SEC Charges Advisory Firm with $19 Million in Improper Private Placement Sales
The Securities and Exchange Commission has charged a Connecticut-based investment advisory firm and its chief executive officer for allegedly putting $19 million of investor money, including elderly investors’ retirement savings and pension plans, in unsuitable illiquid private placement offerings.
The Securities and Exchange Commission has charged a Connecticut-based investment advisory firm and its chief executive officer for allegedly putting $19 million of investor money, including elderly investors’ retirement savings and pension plans, in unsuitable illiquid private placement offerings.
The SEC’s complaint alleges that Temenos Advisory Inc. and George L. Taylor steered advisory clients and other investors, including senior citizens and individuals approaching retirement, into four illiquid private offerings. The SEC claims that Temenos and Taylor repeatedly downplayed or concealed risks, and overstated potential gains, associated with the investments.
While Temenos and Taylor charged advisory fees for supposedly unbiased financial advice, they allegedly concealed from their clients the high commissions they were receiving, including cash and ownership stakes in the private companies they recommended.

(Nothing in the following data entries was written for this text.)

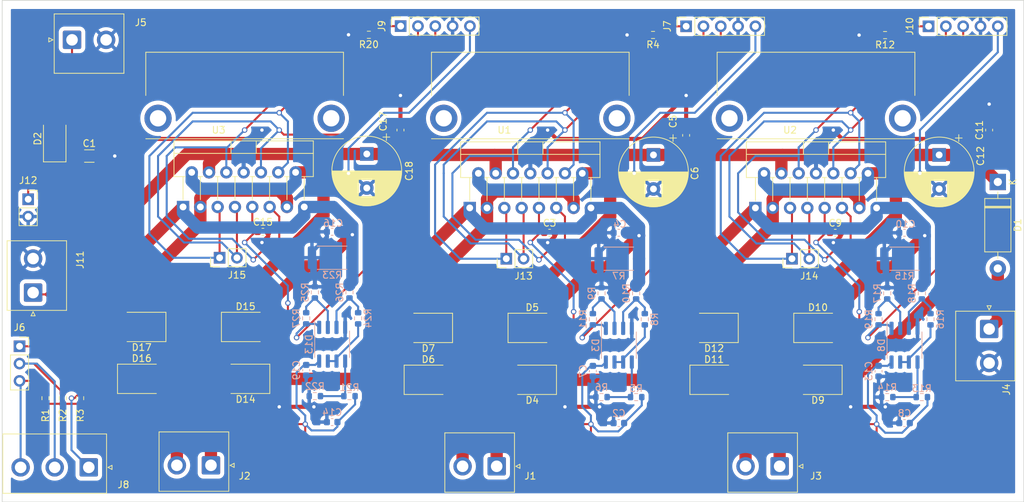
<source format=kicad_pcb>
(kicad_pcb (version 20211014) (generator pcbnew)

  (general
    (thickness 1.59)
  )

  (paper "A4")
  (layers
    (0 "F.Cu" signal)
    (31 "B.Cu" signal)
    (36 "B.SilkS" user "B.Silkscreen")
    (37 "F.SilkS" user "F.Silkscreen")
    (38 "B.Mask" user)
    (39 "F.Mask" user)
    (40 "Dwgs.User" user "User.Drawings")
    (41 "Cmts.User" user "User.Comments")
    (42 "Eco1.User" user "User.Eco1")
    (43 "Eco2.User" user "User.Eco2")
    (44 "Edge.Cuts" user)
    (45 "Margin" user)
    (46 "B.CrtYd" user "B.Courtyard")
    (47 "F.CrtYd" user "F.Courtyard")
    (50 "User.1" user)
  )

  (setup
    (stackup
      (layer "F.SilkS" (type "Top Silk Screen") (color "White"))
      (layer "F.Mask" (type "Top Solder Mask") (color "Green") (thickness 0.01))
      (layer "F.Cu" (type "copper") (thickness 0.035))
      (layer "dielectric 1" (type "core") (thickness 1.5) (material "FR4") (epsilon_r 4.5) (loss_tangent 0.02))
      (layer "B.Cu" (type "copper") (thickness 0.035))
      (layer "B.Mask" (type "Bottom Solder Mask") (color "Green") (thickness 0.01))
      (layer "B.SilkS" (type "Bottom Silk Screen") (color "White"))
      (copper_finish "None")
      (dielectric_constraints no)
    )
    (pad_to_mask_clearance 0)
    (pcbplotparams
      (layerselection 0x00010f0_ffffffff)
      (disableapertmacros false)
      (usegerberextensions false)
      (usegerberattributes true)
      (usegerberadvancedattributes true)
      (creategerberjobfile true)
      (svguseinch false)
      (svgprecision 6)
      (excludeedgelayer true)
      (plotframeref false)
      (viasonmask false)
      (mode 1)
      (useauxorigin false)
      (hpglpennumber 1)
      (hpglpenspeed 20)
      (hpglpendiameter 15.000000)
      (dxfpolygonmode true)
      (dxfimperialunits true)
      (dxfusepcbnewfont true)
      (psnegative false)
      (psa4output false)
      (plotreference true)
      (plotvalue true)
      (plotinvisibletext false)
      (sketchpadsonfab false)
      (subtractmaskfromsilk false)
      (outputformat 1)
      (mirror false)
      (drillshape 0)
      (scaleselection 1)
      (outputdirectory "gerber/")
    )
  )

  (net 0 "")
  (net 1 "+5V")
  (net 2 "GND")
  (net 3 "+36V")
  (net 4 "Net-(D1-Pad2)")
  (net 5 "Net-(D2-Pad2)")
  (net 6 "/Out1_1")
  (net 7 "/Out1_2")
  (net 8 "/Out3_1")
  (net 9 "/Out3_2")
  (net 10 "/Out2_1")
  (net 11 "/Out2_2")
  (net 12 "/In1_1")
  (net 13 "/In1_2")
  (net 14 "/En1")
  (net 15 "/In2_1")
  (net 16 "/In2_2")
  (net 17 "/En2")
  (net 18 "/In3_1")
  (net 19 "/In3_2")
  (net 20 "/En3")
  (net 21 "/Sense1")
  (net 22 "Net-(D3-Pad2)")
  (net 23 "Net-(D3-Pad3)")
  (net 24 "Net-(D3-Pad5)")
  (net 25 "Net-(D3-Pad6)")
  (net 26 "/Half-Bridge/SenseGND")
  (net 27 "/Sense3")
  (net 28 "Net-(D8-Pad2)")
  (net 29 "Net-(D8-Pad3)")
  (net 30 "Net-(D8-Pad5)")
  (net 31 "Net-(D8-Pad6)")
  (net 32 "/Half-Bridge1/SenseGND")
  (net 33 "/Sense2")
  (net 34 "Net-(D13-Pad2)")
  (net 35 "Net-(D13-Pad3)")
  (net 36 "Net-(D13-Pad5)")
  (net 37 "Net-(D13-Pad6)")
  (net 38 "/Half-Bridge2/SenseGND")
  (net 39 "Net-(J6-Pad1)")
  (net 40 "Net-(J6-Pad2)")
  (net 41 "Net-(J6-Pad3)")

  (footprint "Resistor_SMD:R_0603_1608Metric" (layer "F.Cu") (at 132.525 43.155 180))

  (footprint "Capacitor_THT:CP_Radial_D10.0mm_P5.00mm" (layer "F.Cu") (at 174.274646 60.8 -90))

  (footprint "Capacitor_SMD:C_0603_1608Metric" (layer "F.Cu") (at 159.034646 72.23))

  (footprint "Diode_SMD:D_SMB" (layer "F.Cu") (at 156.494646 93.82 180))

  (footprint "Connector_PinHeader_2.54mm:PinHeader_1x02_P2.54mm_Vertical" (layer "F.Cu") (at 194.594646 76.04 90))

  (footprint "Connector_PinSocket_2.54mm:PinSocket_1x05_P2.54mm_Vertical" (layer "F.Cu") (at 214.63 41.91 90))

  (footprint "Diode_SMD:D_SMB" (layer "F.Cu") (at 99.201365 93.679511))

  (footprint "Connector_JST:JST_NV_B02P-NV_1x02_P5.00mm_Vertical" (layer "F.Cu") (at 223.52 86.36 -90))

  (footprint "Diode_SMD:D_SMB" (layer "F.Cu") (at 141.254646 86.2 180))

  (footprint "Connector_JST:JST_NV_B02P-NV_1x02_P5.00mm_Vertical" (layer "F.Cu") (at 88.98 43.9))

  (footprint "Connector_PinSocket_2.54mm:PinSocket_1x02_P2.54mm_Vertical" (layer "F.Cu") (at 82.55 67.31))

  (footprint "Diode_SMD:D_SMB" (layer "F.Cu") (at 198.404646 93.82 180))

  (footprint "Connector_PinHeader_2.54mm:PinHeader_1x02_P2.54mm_Vertical" (layer "F.Cu") (at 152.684646 76.04 90))

  (footprint "Diode_SMD:D_SMB" (layer "F.Cu") (at 114.441365 86.059511))

  (footprint "Capacitor_SMD:C_0603_1608Metric" (layer "F.Cu") (at 116.981365 72.089511))

  (footprint "Connector_PinSocket_2.54mm:PinSocket_1x05_P2.54mm_Vertical" (layer "F.Cu") (at 179.07 41.91 90))

  (footprint "Connector_PinSocket_2.54mm:PinSocket_1x03_P2.54mm_Vertical" (layer "F.Cu") (at 81.28 88.9))

  (footprint "Diode_SMD:D_SMB" (layer "F.Cu") (at 99.201365 86.059511 180))

  (footprint "Diode_SMD:D_SMB" (layer "F.Cu") (at 156.494646 86.2))

  (footprint "Resistor_SMD:R_0603_1608Metric" (layer "F.Cu") (at 208.25 43.205 180))

  (footprint "Capacitor_THT:CP_Radial_D10.0mm_P5.00mm" (layer "F.Cu") (at 132.221365 60.659511 -90))

  (footprint "Diode_SMD:D_SMB" (layer "F.Cu") (at 114.441365 93.679511 180))

  (footprint "Diode_THT:D_DO-15_P12.70mm_Horizontal" (layer "F.Cu") (at 224.79 64.77 -90))

  (footprint "MyLibrary:SK29-38S" (layer "F.Cu") (at 198.12 58.42))

  (footprint "Connector_JST:JST_NV_B02P-NV_1x02_P5.00mm_Vertical" (layer "F.Cu") (at 151.274646 106.52 180))

  (footprint "MyLibrary:SK29-38S" (layer "F.Cu") (at 156.21 58.42))

  (footprint "Connector_JST:JST_NV_B02P-NV_1x02_P5.00mm_Vertical" (layer "F.Cu") (at 109.361365 106.379511 180))

  (footprint "Capacitor_SMD:C_0603_1608Metric" (layer "F.Cu") (at 200.944646 72.23))

  (footprint "Package_TO_SOT_THT:TO-220-15_P2.54x2.54mm_StaggerOdd_Lead4.58mm_Vertical" (layer "F.Cu") (at 189.23 68.58))

  (footprint "Resistor_SMD:R_0603_1608Metric" (layer "F.Cu") (at 85.09 96.52 90))

  (footprint "Resistor_SMD:R_0603_1608Metric" (layer "F.Cu") (at 90.17 96.52 90))

  (footprint "Connector_PinHeader_2.54mm:PinHeader_1x02_P2.54mm_Vertical" (layer "F.Cu") (at 110.631365 75.899511 90))

  (footprint "Package_TO_SOT_THT:TO-220-15_P2.54x2.54mm_StaggerOdd_Lead4.58mm_Vertical" (layer "F.Cu") (at 147.32 68.58))

  (footprint "Connector_JST:JST_NV_B02P-NV_1x02_P5.00mm_Vertical" (layer "F.Cu") (at 83.27 81.0175 90))

  (footprint "Diode_SMD:D_SMB" (layer "F.Cu") (at 183.164646 86.2 180))

  (footprint "Diode_SMD:D_SMB" (layer "F.Cu") (at 198.404646 86.2))

  (footprint "Connector_PinSocket_2.54mm:PinSocket_1x05_P2.54mm_Vertical" (layer "F.Cu") (at 137.19 41.885 90))

  (footprint "Package_TO_SOT_THT:TO-220-15_P2.54x2.54mm_StaggerOdd_Lead4.58mm_Vertical" (layer "F.Cu")
    (tedit 5AF05A31) (tstamp 9df2190e-9f4b-4de2-a2c1-29d7053ab6c9)
    (at 105.266719 68.439511)
    (descr "TO-220-15, Vertical, RM 1.27mm, staggered type-1, see http://www.st.com/resource/en/datasheet/l298.pdf")
    (tags "TO-220-15 Vertical RM 1.27mm staggered type-1")
    (property "Sheetfile" "half-bridge.kicad_sch")
    (property "Sheetname" "Half-Bridge2")
    (path "/2ce805c5-d194-41fa-8bfd-e22dce7c15e1/78e52fb5-619a-48f7-898f-94913086b99b")
    (attr through_hole)
    (fp_text reference "U3" (at 5.223281 -11.289511) (layer "F.SilkS")
      (effects (font (size 1 1) (thickness 0.15)))
      (tstamp 5c74aafb-1a1d-42fd-8951-32eaa4bc449f)
    )
    (fp_text value "L298HN" (at 8.89 2.15) (layer "F.Fab")
      (effects (font (size 1 1) (thickness 0.15)))
      (tstamp 3dde0f44-0665-4453-b19d-e21159b30787)
    )
    (fp_text user "${REFERENCE}" (at 8.89 -10.7) (layer "F.Fab")
      (effects (font (size 1 1) (thickness 0.15)))
      (tstamp dc006734-5eba-43ed-a599-0387633a0c3f)
    )
    (fp_line (start 17.435 -4.459) (end 19.11 -4.459) (layer "F.SilkS") (width 0.12) (tstamp 050d588d-ac5c-4040-88ce-7a2d860568e9))
    (fp_line (start 7.041 -9.7) (end 7.041 -7.86) (layer "F.SilkS") (width 0.12) (tstamp 05393446-e542-4965-bdf8-b21243643222))
    (fp_line (start -1.33 -9.7) (end 19.11 -9.7) (layer "F.SilkS") (width 0.12) (tstamp 0976ae08-39c8-474c-be26-5628b6c436bc))
    (fp_line (start 0 -4.459) (end 0 -1.05) (layer "F.SilkS") (width 0.12) (tstamp 0e1e508e-da81-487a-9f18-28aa1e3fdb08))
    (fp_line (start 19.11 -9.7) (end 19.11 -4.459) (layer "F.SilkS") (width 0.12) (tstamp 124c09a8-124f-4901-9b0a-4c3e13c42c9e))
    (fp_line (start 14.895 -4.459) (end 15.586 -4.459) (layer "F.SilkS") (width 0.12) (tstamp 2089460c-da8d-4c59-a3f4-c4396b9a45d9))
    (fp_line (start -1.33 -9.7) (end -1.33 -4.459) (layer "F.SilkS") (width 0.12) (tstamp 38b21de1-76b2-4aaf-a210-f0f47fdc4637))
    (fp_line (start 10.74 -9.7) (end 10.74 -7.86) (layer "F.SilkS") (width 0.12) (tstamp 61542e25-9bb4-43a3-9f04-5553d6b2db23))
    (fp_line (start 15.24 -4.459) (end 15.24 -1.065) (layer "F.SilkS") (width 0.12) (tstamp 6e15b75b-60d7-4580-a4c7-66bc9677384d))
    (fp_line (start 7.275 -4.459) (end 7.966 -4.459) (layer "F.SilkS") (width 0.12) (tstamp 701ae27e-9ee0-455c-9f00-48cbb30a9dbe))
    (fp_line (start 17.78 -4.459) (end 17.78 -1.065) (layer "F.SilkS") (width 0.12) (tstamp 709129a3-cf8f-42ae-a88c-02cd627de08a))
    (fp_line (start 9.815 -4.459) (end 10.506 -4.459) (layer "F.SilkS") (width 0.12) (tstamp 77ec979a-bbed-4878-a6e4-46946d314fef))
    (fp_line (start 4.735 -4.459) (end 5.426 -4.459) (layer "F.SilkS") (width 0.12) (tstamp 8a77548a-d660-4ba3-b2e8-c9f4d780df3c))
    (fp_line (start -1.33 -7.86) (end 19.11 -7.86) (layer "F.SilkS") (width 0.12) (tstamp 8ee44ea3-b3e4-42f2-b0ee-dcf81bb527c1))
    (fp_line (start 10.16 -4.459) (end 10.16 -1.065) (layer "F.SilkS") (width 0.12) (tstamp 91bb8b47-fc6f-4d4f-8ce3-2f186f15a2fe))
    (fp_line (start 5.08 -4.459) (end 5.08 -1.065) (layer "F.SilkS") (width 0.12) (tstamp 97de2987-507c-4bd8-ae6e-aab51caa6c38))
    (fp_line (start 12.355 -4.459) (end 13.046 -4.459) (layer "F.SilkS") (width 0.12) (tstamp af94a592-0290-41d6-acfb-25e9e5f847d6))
    (fp_line (start 2.54 -4.459) (end 2.54 -1.065) (layer "F.SilkS") (width 0.12) (tstamp cd562bae-2426-44e6-8196-59eee5439809))
    (fp_line (start -1.33 -4.459) (end 0.346 -4.459) (layer "F.SilkS") (width 0.12) (tstamp cf5e824f-c15b-4c19-aa9c-bb9acc0a0116))
    (fp_line (start 7.62 -4.459) (end 7.62 -1.065) (layer "F.SilkS") (width 0.12) (tstamp eec8ec34-bf2d-47df-a801-1df1a5b7ccfd))
    (fp_line (start 12.7 -4.459) (end 12.7 -1.065) (layer "F.SilkS") (width 0.12) (tstamp f22282a1-4b0e-4766-a4b6-a099b8643b2c))
    (fp_line (start 2.195 -4.459) (end 2.886 -4.459) (layer "F.SilkS") (width 0.12) (tstamp fa2b348b-9278-4cb7-9f20-c7e0ca742d16))
    (fp_line (start 19.25 1.16) (end 19.25 -9.83) (layer "F.CrtYd") (width 0.05) (tstamp 32b2bf14-b129-4ca5-97b7-f506ab93cf88))
    (fp_line (start -1.46 -9.83) (end -1.46 1.16) (layer "F.CrtYd") (width 0.05) (tstamp 6b5f3da8-29f9-42ad-aa8f-ad2b128165de))
    (fp_line (start 19.25 -9.83) (end -1.46 -9.83) (layer "F.CrtYd") (width 0.05) (tstamp 77eb857c-68a8-44c0-9fd9-5696b0ca7ab0))
    (fp_line (start -1.46 1.16) (end 19.25 1.16) (layer "F.CrtYd") (width 0.05) (tstamp b9016350-04d6-478a-bec1-b25b7ff38bb7))
    (fp_line (start 7.62 -4.58) (end 7.62 0) (layer "F.Fab") (width 0.1) (tstamp 062c3e62-6132-4418-9102-8ea620d8c673))
    (fp_line (start -1.21 -7.98) (end 18.99 -7.98) (layer "F.Fab") (width 0.1) (tstamp 06e097c0-3078-4b51-976b-3e2d594f4373))
    (fp_line (start 10.74 -9.58) (end 10.74 -7.98) (layer "F.Fab") (width 0.1) (tstamp 06ea578f-4ffe-4133-9157-a8de2c2cff9b))
    (fp_line (start -1.21 -4.58) (end 18.99 -4.58) (layer "F.Fab") (width 0.1) (tstamp 08b51f1f-59d6-4485-a983-f22640cd23b9))
    (fp_line (start 5.08 -4.58) (end 5.08 0) (layer "F.Fab") (width 0.1) (tstamp 0cf5128c-e217-48c5-8f79-0662f10a805a))
    (fp_line (start 15.24 -4.58) (end 15.24 0) (layer "F.Fab") (width 0.1) (tstamp 4600b549-e24e-4889-b3b7-e9ef9d4c6984))
    (fp_line (start 0 -4.58) (end 0 0) (layer "F.Fab") (width 0.1) (tstamp 7dce0df9-3c03-4d99-b668-931d27be5d82))
    (fp_line (start 7.04 -9.58) (end 7.04 -7.98) (layer "F.Fab") (width 0.1) (tstamp 80249f38-3d6f-4942-bb6e-3ecff896cc8d))
    (fp_line (start 17.78 -4.58) (end 17.78 0) (layer "F.Fab") (width 0.1) (tstamp aaa938e5-df51-4d6a-9372-31d876b6cc7c))
    (fp_line (start 18.99 -4.58) (end 18.99 -9.58) (layer "F.Fab") (width 0.1) (tstamp bf43ec24-28e7-4ce4-b4b9-2393c8a8a5e1))
    (fp_line (start 12.7 -4.58) (end 12.7 0) (layer "F.Fab") (width 0.1) (tstamp c1dac7c7-720b-45c0-ab6b-95c45671d5bf))
    (fp_line (start 2.54 -4.58) (end 2.54 0) (layer "F.Fab") (width 0.1) (tstamp dea17859-4b35-4115-a09c-975f56c2272b))
    (fp_line (start -1.21 -9.58) (end -1.21 -4.58) (layer "F.Fab") (width 0.1) (tstamp eaa29450-aab1-4ea3-a04e-df1bb6f4d81b))
    (fp_line (start 18.99 -9.58) (end -1.21 -9.58) (layer "F.Fab") (width 0.1) (tstamp eb12aa98-e68c-43ca-bc7f-9875f10a6dd9))
    (fp_line (start 10.16 -4.58) (end 10.16 0) (layer "F.Fab") (width 0.1) (tstamp f2ba1a27-e532-4fae-ab61-113a78a8283e))
    (pad "1" thru_hole rect (at 0 0) (size 1.8 1.8) (drill 1) (layers *.Cu *.Mask)
      (net 38 "/Half-Bridge2/SenseGND") (pinfunction "SENSE_A") (pintype "power_in") (tstamp be679199-4dd7-4cff-ba3d-8a47068afa40))
    (pad "2" thru_hole oval (at 1.27 -5.08) (size 1.8 1.8) (drill 1) (layers *.Cu *.Mask)
      (net 10 "/Out2_1") (pinfunction "OUT1") (pintype "output") (tstamp 35170df7-f335-47f9-9cba-7516227db891))
    (pad "3" thru_hole oval (at 2.54 0) (size 1.8 1.8) (drill 1) (layers *.Cu *.Mask)
      (net 11 "/Out2_2") (pinfunction "OUT2") (pintype "output") (tstamp c793010c-b146-4572-8fac-1c9ea6a4f0fb))
    (pad "4" thru_hole oval (at 3.81 -5.08) (size 1.8 1.8) (drill 1) (layers *.Cu *.Mask)
      (net 3 "+36V") (pinfunction "Vs") (pintype "power_in") (tstamp 8ef3eff7-809f-4f2d-8754-572000d32517))
    (pad "5" thru_hole oval (at 5.08 0) (size 1.8 1.8) (drill 1) (layers *.Cu *.Mask)
      (net 15 "/In2_1") (pinfunction "IN1") (pintype "input") (tstamp 675e145f-ff58-4959-a10b-0f4679993b30))
    (pad "6" thru_hole oval (at 6.35 -5.08) (size 1.8 1.8) (drill 1) (layers *.Cu *.Mask)
      (net 17 "/En2") (pinfunction "EnA") (pintype "input") (tstamp 72220e21-cffc-4d1b-b705-d0627d1aa080))
    (pad "7" thru_hole oval (at 7.62 0) (size 1.8 1.8) (drill 1) (layers *.Cu *.Mask)
      (net 16 "/In2_2") (pinfunction "IN2") (pintype "input") (tstamp 956f2d50-2c8b-420d-a349-c8daef44b631))
    (pad "8" thru_hole oval (at 8.89 -5.08) (size 1.8 1.8) (drill 1) (layers *.Cu *.Mask)
      (net 2 "GND") (pinfunction "GND") (pintype "power_in") (tstamp e12c0ccb-fcea-4a8b-916b-ad9f925d6730))
    (pad "9" thru_hole oval (at 10.16 0) (size 1.8 1.8) (drill 1) (layers *.Cu *.Mask)
      (net 1 "+5V") (pinfunction "Vss") (pintype "power_in") (tstamp 81a8578d-4991-432e-90c5-863c1508a25f))
    (pad "10" thru_hole oval (at 11.43 -5.08) (size 1.8 1.8) (drill 1) (layers *.Cu *.Mask)
      (net 16 "/In2_2") (pinfunction "IN3") (pintype "input") (tstamp fe0cbb3c-aa17-4eee-bcfd-474e47039506))
    (pad "11" thru_hole oval (at 12.7 0) (size 1.8 1.8) (drill 1) (layers *.Cu *.Mask)
      (net 17 "/En2") (pinfunction "EnB") (pintype "input") (tstamp 16834039-4a62-4b91-b724-3329ca64dfc7))
    (pad "12" thru_hole oval (at 13.97 -5.08) (size 1.8 1.8) (drill 1) (layers *.Cu *.Mask)
      (net 15 "/In2_1") (pinfunction "IN4") (pintype "input") (tstamp 4723f5e3-420c-498f-bedb-b1c6c3fa9e18))
    (pad "13" thru_hole oval (at 15.24 0) (size 1.8 1.8) (drill 1) (layers *.Cu *.Mask)
      (net 11 "/Out2_2") (pinfunction "OUT3") (pintype "output") (tstamp 003b23e1-9f8f-44e1-8bbd-edccb11ef6b9))
    (pad "14" thru_hole oval (at 16.51 -5.08) (size 1.8 1.8) (drill 1) (layers *.Cu *.Mask)
      (net 10 "/Out2
... [730704 chars truncated]
</source>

The SEC also alleges that Temenos and Taylor “grossly overbilled” some of their advisory clients.
“Investment advisers must put clients’ interests ahead of their own,” said Paul Levenson, director of the SEC’s Boston regional office. “Temenos violated that duty by placing clients in risky private placements while downplaying the risk of those investments and concealing the financial conflicts that motivated the recommendations.”
The SEC’s complaint, filed in federal court in Connecticut, charges the defendants with violating the anti-fraud and registration provisions of the federal securities laws. The SEC is seeking disgorgement of ill-gotten gains plus interest, penalties, and permanent injunctions.